Exercise requirements -> Set down the data below without change, skipping the pictures it holds.

Data ->
————————
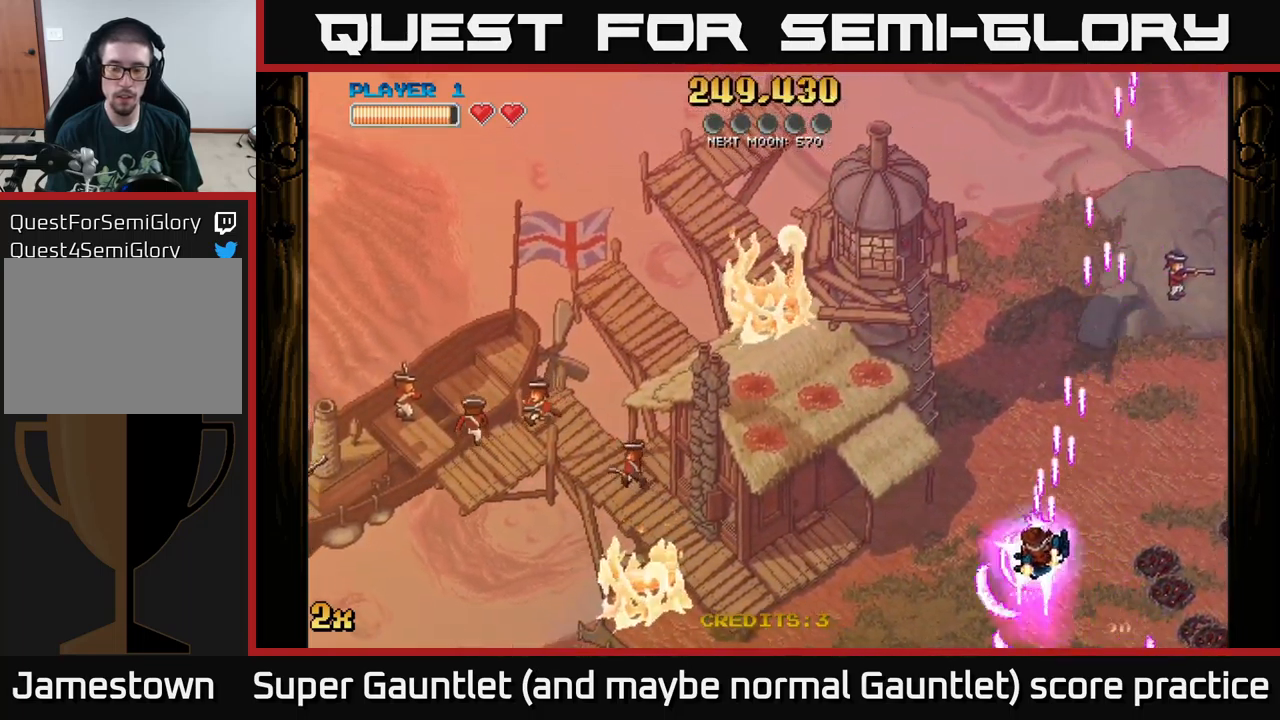
{"buttons": ["A"], "left_stick": "left", "right_stick": "center", "events": [[166, "X", "up"], [350, "left_stick", "left"]]}
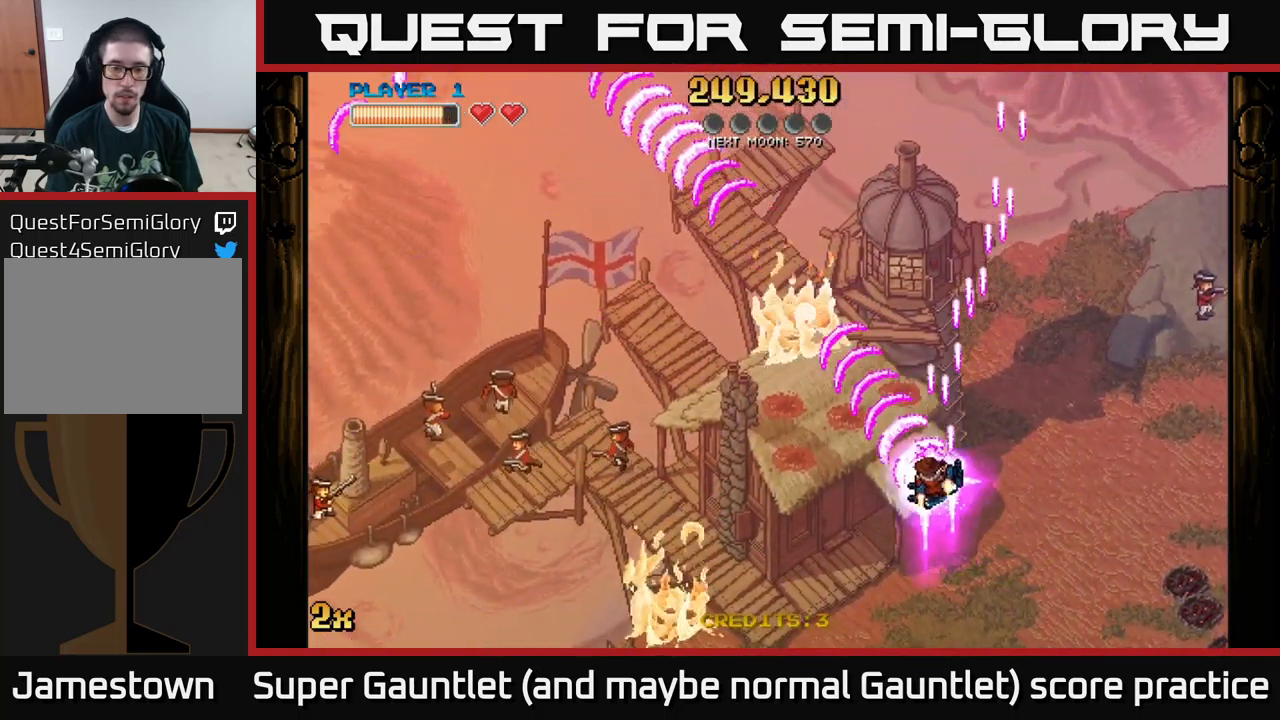
{"buttons": ["A"], "left_stick": "left", "right_stick": "center", "events": []}
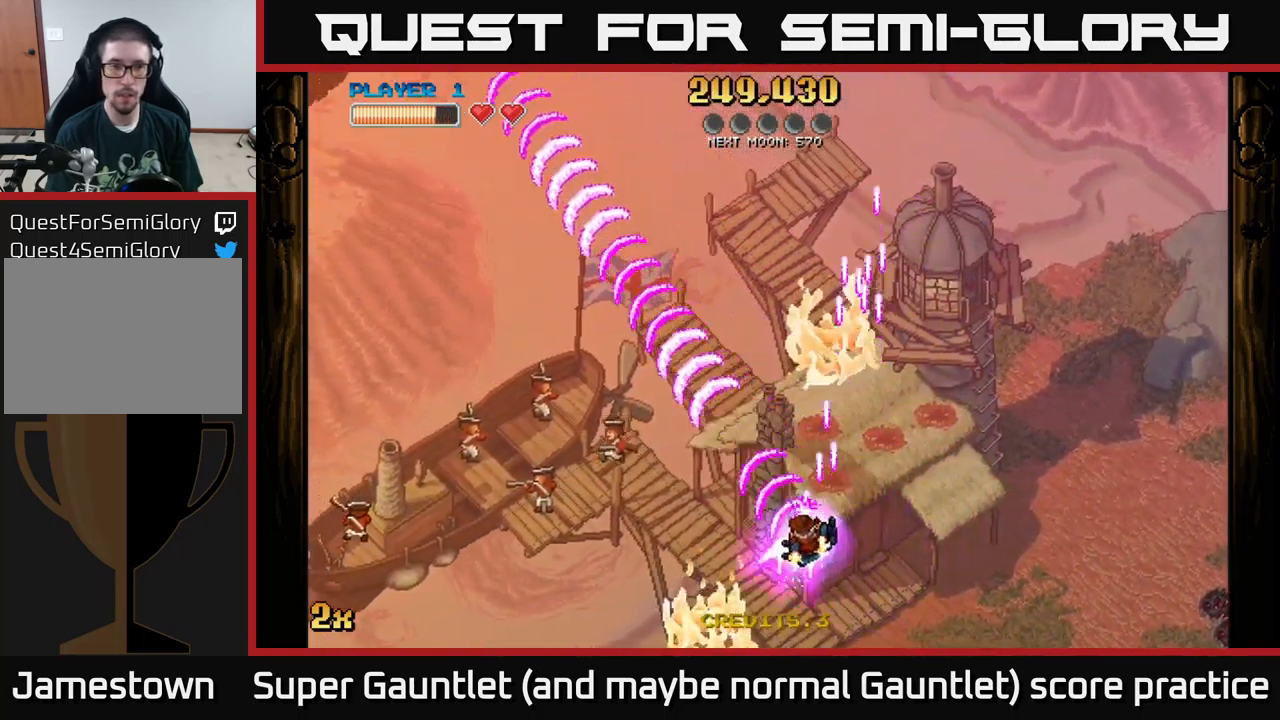
{"buttons": ["A"], "left_stick": "left", "right_stick": "center", "events": [[200, "left_stick", "up-left"], [233, "X", "down"], [350, "X", "up"], [500, "left_stick", "left"]]}
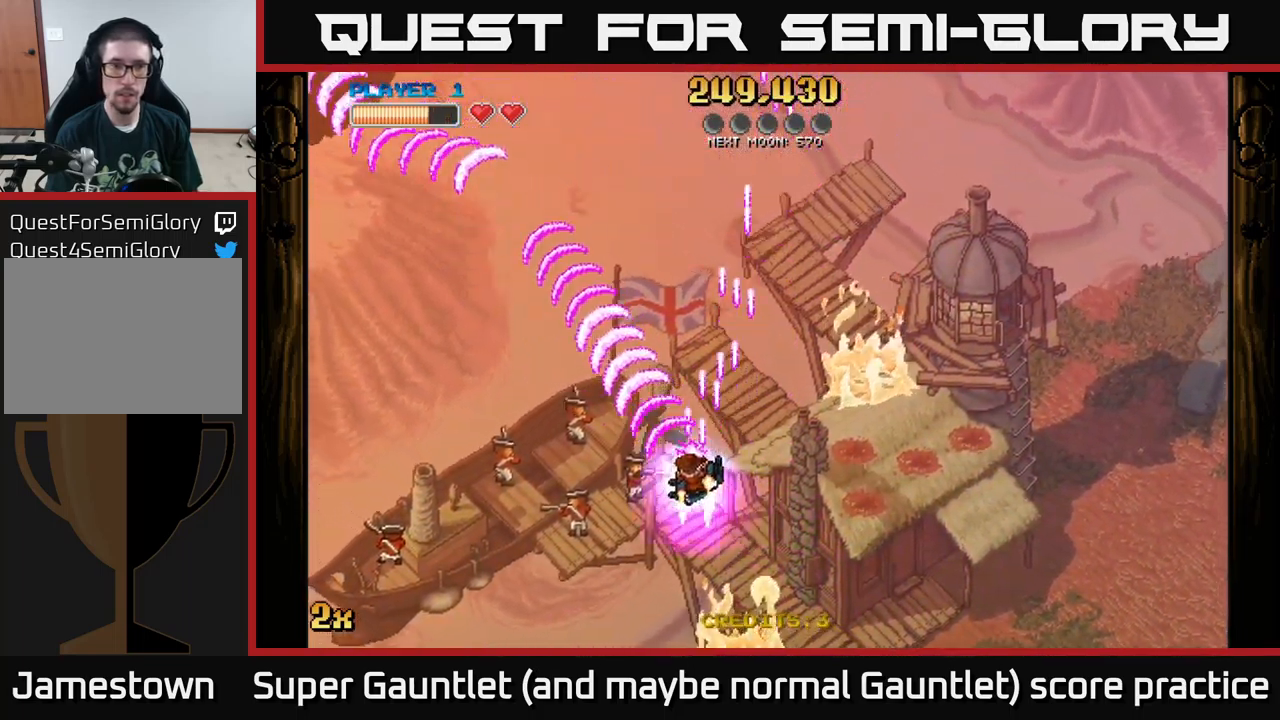
{"buttons": ["A"], "left_stick": "left", "right_stick": "center", "events": []}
————————
Output for this exercise ->
{"buttons": ["A"], "left_stick": "left", "right_stick": "center", "events": [[166, "X", "up"], [350, "left_stick", "left"]]}
{"buttons": ["A"], "left_stick": "left", "right_stick": "center", "events": []}
{"buttons": ["A"], "left_stick": "left", "right_stick": "center", "events": [[200, "left_stick", "up-left"], [233, "X", "down"], [350, "X", "up"], [500, "left_stick", "left"]]}
{"buttons": ["A"], "left_stick": "left", "right_stick": "center", "events": []}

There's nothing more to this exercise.